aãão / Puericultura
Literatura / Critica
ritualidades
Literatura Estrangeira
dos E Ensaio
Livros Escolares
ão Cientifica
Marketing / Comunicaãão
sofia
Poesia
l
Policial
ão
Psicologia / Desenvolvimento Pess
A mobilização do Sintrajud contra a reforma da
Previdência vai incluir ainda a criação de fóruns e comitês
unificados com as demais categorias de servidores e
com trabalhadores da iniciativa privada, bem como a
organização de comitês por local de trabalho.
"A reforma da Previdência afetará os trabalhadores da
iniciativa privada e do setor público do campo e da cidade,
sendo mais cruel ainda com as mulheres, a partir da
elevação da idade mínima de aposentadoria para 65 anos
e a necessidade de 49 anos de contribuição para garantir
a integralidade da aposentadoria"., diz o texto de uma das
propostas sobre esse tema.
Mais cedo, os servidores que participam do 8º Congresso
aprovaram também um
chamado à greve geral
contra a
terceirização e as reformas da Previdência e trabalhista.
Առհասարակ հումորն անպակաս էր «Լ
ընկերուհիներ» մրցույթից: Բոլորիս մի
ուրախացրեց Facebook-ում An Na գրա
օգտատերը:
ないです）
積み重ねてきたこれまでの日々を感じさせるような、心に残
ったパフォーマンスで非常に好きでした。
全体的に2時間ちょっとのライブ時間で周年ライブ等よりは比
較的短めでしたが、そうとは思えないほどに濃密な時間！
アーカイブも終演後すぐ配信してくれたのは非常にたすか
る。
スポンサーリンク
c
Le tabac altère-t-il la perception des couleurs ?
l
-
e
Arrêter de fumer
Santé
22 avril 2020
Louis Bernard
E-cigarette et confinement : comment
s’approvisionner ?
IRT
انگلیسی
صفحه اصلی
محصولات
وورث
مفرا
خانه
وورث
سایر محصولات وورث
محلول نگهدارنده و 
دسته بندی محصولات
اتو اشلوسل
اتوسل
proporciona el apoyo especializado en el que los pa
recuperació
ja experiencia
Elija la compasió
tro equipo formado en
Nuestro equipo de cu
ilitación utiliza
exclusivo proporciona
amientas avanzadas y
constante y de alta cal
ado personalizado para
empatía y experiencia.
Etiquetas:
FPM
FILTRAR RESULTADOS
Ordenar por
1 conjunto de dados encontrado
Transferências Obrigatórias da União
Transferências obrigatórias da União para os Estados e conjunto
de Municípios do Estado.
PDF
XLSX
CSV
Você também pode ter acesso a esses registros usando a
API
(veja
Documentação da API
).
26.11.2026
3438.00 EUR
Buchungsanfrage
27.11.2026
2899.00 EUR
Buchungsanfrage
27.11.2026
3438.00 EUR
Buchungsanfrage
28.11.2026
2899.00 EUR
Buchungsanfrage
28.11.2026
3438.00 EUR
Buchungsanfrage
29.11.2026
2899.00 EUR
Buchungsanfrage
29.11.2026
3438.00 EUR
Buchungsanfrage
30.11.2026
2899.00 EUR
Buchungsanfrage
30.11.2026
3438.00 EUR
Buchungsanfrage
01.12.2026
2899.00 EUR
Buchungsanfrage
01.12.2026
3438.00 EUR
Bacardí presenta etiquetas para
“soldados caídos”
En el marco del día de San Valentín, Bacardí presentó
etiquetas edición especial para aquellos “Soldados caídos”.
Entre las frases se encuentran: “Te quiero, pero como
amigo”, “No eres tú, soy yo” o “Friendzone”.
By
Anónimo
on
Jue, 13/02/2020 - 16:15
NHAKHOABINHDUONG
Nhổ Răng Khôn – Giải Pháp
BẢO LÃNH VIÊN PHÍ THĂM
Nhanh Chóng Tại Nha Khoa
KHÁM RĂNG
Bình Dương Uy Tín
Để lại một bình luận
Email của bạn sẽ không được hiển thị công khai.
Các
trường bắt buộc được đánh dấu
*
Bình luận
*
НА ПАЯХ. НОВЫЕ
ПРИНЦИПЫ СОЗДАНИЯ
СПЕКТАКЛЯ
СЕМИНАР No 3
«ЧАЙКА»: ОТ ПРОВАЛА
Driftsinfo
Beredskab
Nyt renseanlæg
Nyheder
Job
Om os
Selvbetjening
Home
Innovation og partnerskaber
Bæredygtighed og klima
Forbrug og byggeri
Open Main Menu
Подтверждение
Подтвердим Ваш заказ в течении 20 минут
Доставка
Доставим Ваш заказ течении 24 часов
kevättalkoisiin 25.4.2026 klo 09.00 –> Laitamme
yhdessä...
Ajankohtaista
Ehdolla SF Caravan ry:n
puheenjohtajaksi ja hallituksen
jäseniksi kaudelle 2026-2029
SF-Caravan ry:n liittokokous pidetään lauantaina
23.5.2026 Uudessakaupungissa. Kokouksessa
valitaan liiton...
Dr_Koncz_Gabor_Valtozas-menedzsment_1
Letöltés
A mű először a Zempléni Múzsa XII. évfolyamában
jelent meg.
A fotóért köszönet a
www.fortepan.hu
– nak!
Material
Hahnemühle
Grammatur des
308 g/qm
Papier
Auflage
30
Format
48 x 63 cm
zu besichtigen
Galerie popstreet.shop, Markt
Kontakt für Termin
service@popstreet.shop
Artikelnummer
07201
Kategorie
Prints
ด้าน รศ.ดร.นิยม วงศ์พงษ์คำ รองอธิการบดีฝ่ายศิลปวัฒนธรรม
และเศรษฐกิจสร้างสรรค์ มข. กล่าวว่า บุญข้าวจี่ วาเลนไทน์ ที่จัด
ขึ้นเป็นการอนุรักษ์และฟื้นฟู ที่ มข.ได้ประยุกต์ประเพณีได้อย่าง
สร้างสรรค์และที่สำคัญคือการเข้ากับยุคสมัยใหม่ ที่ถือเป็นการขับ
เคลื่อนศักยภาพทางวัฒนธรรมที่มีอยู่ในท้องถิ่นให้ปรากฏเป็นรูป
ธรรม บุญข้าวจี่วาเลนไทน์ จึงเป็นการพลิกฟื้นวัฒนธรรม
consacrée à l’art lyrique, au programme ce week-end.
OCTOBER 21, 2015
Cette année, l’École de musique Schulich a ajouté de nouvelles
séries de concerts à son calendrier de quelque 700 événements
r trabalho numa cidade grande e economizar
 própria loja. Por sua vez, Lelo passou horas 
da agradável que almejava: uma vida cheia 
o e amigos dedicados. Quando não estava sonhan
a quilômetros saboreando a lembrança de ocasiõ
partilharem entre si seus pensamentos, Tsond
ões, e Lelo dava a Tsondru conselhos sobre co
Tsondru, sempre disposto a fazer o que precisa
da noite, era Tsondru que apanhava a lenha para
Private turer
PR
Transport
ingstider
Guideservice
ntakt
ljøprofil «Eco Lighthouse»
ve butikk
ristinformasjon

| Task description |
Down to the last line, repeat the data exactly.

| Written reply |
aãão / Puericultura
Literatura / Critica
ritualidades
Literatura Estrangeira
dos E Ensaio
Livros Escolares
ão Cientifica
Marketing / Comunicaãão
sofia
Poesia
l
Policial
ão
Psicologia / Desenvolvimento Pess
A mobilização do Sintrajud contra a reforma da
Previdência vai incluir ainda a criação de fóruns e comitês
unificados com as demais categorias de servidores e
com trabalhadores da iniciativa privada, bem como a
organização de comitês por local de trabalho.
"A reforma da Previdência afetará os trabalhadores da
iniciativa privada e do setor público do campo e da cidade,
sendo mais cruel ainda com as mulheres, a partir da
elevação da idade mínima de aposentadoria para 65 anos
e a necessidade de 49 anos de contribuição para garantir
a integralidade da aposentadoria"., diz o texto de uma das
propostas sobre esse tema.
Mais cedo, os servidores que participam do 8º Congresso
aprovaram também um
chamado à greve geral
contra a
terceirização e as reformas da Previdência e trabalhista.
Առհասարակ հումորն անպակաս էր «Լ
ընկերուհիներ» մրցույթից: Բոլորիս մի
ուրախացրեց Facebook-ում An Na գրա
օգտատերը:
ないです）
積み重ねてきたこれまでの日々を感じさせるような、心に残
ったパフォーマンスで非常に好きでした。
全体的に2時間ちょっとのライブ時間で周年ライブ等よりは比
較的短めでしたが、そうとは思えないほどに濃密な時間！
アーカイブも終演後すぐ配信してくれたのは非常にたすか
る。
スポンサーリンク
c
Le tabac altère-t-il la perception des couleurs ?
l
-
e
Arrêter de fumer
Santé
22 avril 2020
Louis Bernard
E-cigarette et confinement : comment
s’approvisionner ?
IRT
انگلیسی
صفحه اصلی
محصولات
وورث
مفرا
خانه
وورث
سایر محصولات وورث
محلول نگهدارنده و 
دسته بندی محصولات
اتو اشلوسل
اتوسل
proporciona el apoyo especializado en el que los pa
recuperació
ja experiencia
Elija la compasió
tro equipo formado en
Nuestro equipo de cu
ilitación utiliza
exclusivo proporciona
amientas avanzadas y
constante y de alta cal
ado personalizado para
empatía y experiencia.
Etiquetas:
FPM
FILTRAR RESULTADOS
Ordenar por
1 conjunto de dados encontrado
Transferências Obrigatórias da União
Transferências obrigatórias da União para os Estados e conjunto
de Municípios do Estado.
PDF
XLSX
CSV
Você também pode ter acesso a esses registros usando a
API
(veja
Documentação da API
).
26.11.2026
3438.00 EUR
Buchungsanfrage
27.11.2026
2899.00 EUR
Buchungsanfrage
27.11.2026
3438.00 EUR
Buchungsanfrage
28.11.2026
2899.00 EUR
Buchungsanfrage
28.11.2026
3438.00 EUR
Buchungsanfrage
29.11.2026
2899.00 EUR
Buchungsanfrage
29.11.2026
3438.00 EUR
Buchungsanfrage
30.11.2026
2899.00 EUR
Buchungsanfrage
30.11.2026
3438.00 EUR
Buchungsanfrage
01.12.2026
2899.00 EUR
Buchungsanfrage
01.12.2026
3438.00 EUR
Bacardí presenta etiquetas para
“soldados caídos”
En el marco del día de San Valentín, Bacardí presentó
etiquetas edición especial para aquellos “Soldados caídos”.
Entre las frases se encuentran: “Te quiero, pero como
amigo”, “No eres tú, soy yo” o “Friendzone”.
By
Anónimo
on
Jue, 13/02/2020 - 16:15
NHAKHOABINHDUONG
Nhổ Răng Khôn – Giải Pháp
BẢO LÃNH VIÊN PHÍ THĂM
Nhanh Chóng Tại Nha Khoa
KHÁM RĂNG
Bình Dương Uy Tín
Để lại một bình luận
Email của bạn sẽ không được hiển thị công khai.
Các
trường bắt buộc được đánh dấu
*
Bình luận
*
НА ПАЯХ. НОВЫЕ
ПРИНЦИПЫ СОЗДАНИЯ
СПЕКТАКЛЯ
СЕМИНАР No 3
«ЧАЙКА»: ОТ ПРОВАЛА
Driftsinfo
Beredskab
Nyt renseanlæg
Nyheder
Job
Om os
Selvbetjening
Home
Innovation og partnerskaber
Bæredygtighed og klima
Forbrug og byggeri
Open Main Menu
Подтверждение
Подтвердим Ваш заказ в течении 20 минут
Доставка
Доставим Ваш заказ течении 24 часов
kevättalkoisiin 25.4.2026 klo 09.00 –> Laitamme
yhdessä...
Ajankohtaista
Ehdolla SF Caravan ry:n
puheenjohtajaksi ja hallituksen
jäseniksi kaudelle 2026-2029
SF-Caravan ry:n liittokokous pidetään lauantaina
23.5.2026 Uudessakaupungissa. Kokouksessa
valitaan liiton...
Dr_Koncz_Gabor_Valtozas-menedzsment_1
Letöltés
A mű először a Zempléni Múzsa XII. évfolyamában
jelent meg.
A fotóért köszönet a
www.fortepan.hu
– nak!
Material
Hahnemühle
Grammatur des
308 g/qm
Papier
Auflage
30
Format
48 x 63 cm
zu besichtigen
Galerie popstreet.shop, Markt
Kontakt für Termin
service@popstreet.shop
Artikelnummer
07201
Kategorie
Prints
ด้าน รศ.ดร.นิยม วงศ์พงษ์คำ รองอธิการบดีฝ่ายศิลปวัฒนธรรม
และเศรษฐกิจสร้างสรรค์ มข. กล่าวว่า บุญข้าวจี่ วาเลนไทน์ ที่จัด
ขึ้นเป็นการอนุรักษ์และฟื้นฟู ที่ มข.ได้ประยุกต์ประเพณีได้อย่าง
สร้างสรรค์และที่สำคัญคือการเข้ากับยุคสมัยใหม่ ที่ถือเป็นการขับ
เคลื่อนศักยภาพทางวัฒนธรรมที่มีอยู่ในท้องถิ่นให้ปรากฏเป็นรูป
ธรรม บุญข้าวจี่วาเลนไทน์ จึงเป็นการพลิกฟื้นวัฒนธรรม
consacrée à l’art lyrique, au programme ce week-end.
OCTOBER 21, 2015
Cette année, l’École de musique Schulich a ajouté de nouvelles
séries de concerts à son calendrier de quelque 700 événements
r trabalho numa cidade grande e economizar
 própria loja. Por sua vez, Lelo passou horas 
da agradável que almejava: uma vida cheia 
o e amigos dedicados. Quando não estava sonhan
a quilômetros saboreando a lembrança de ocasiõ
partilharem entre si seus pensamentos, Tsond
ões, e Lelo dava a Tsondru conselhos sobre co
Tsondru, sempre disposto a fazer o que precisa
da noite, era Tsondru que apanhava a lenha para
Private turer
PR
Transport
ingstider
Guideservice
ntakt
ljøprofil «Eco Lighthouse»
ve butikk
ristinformasjon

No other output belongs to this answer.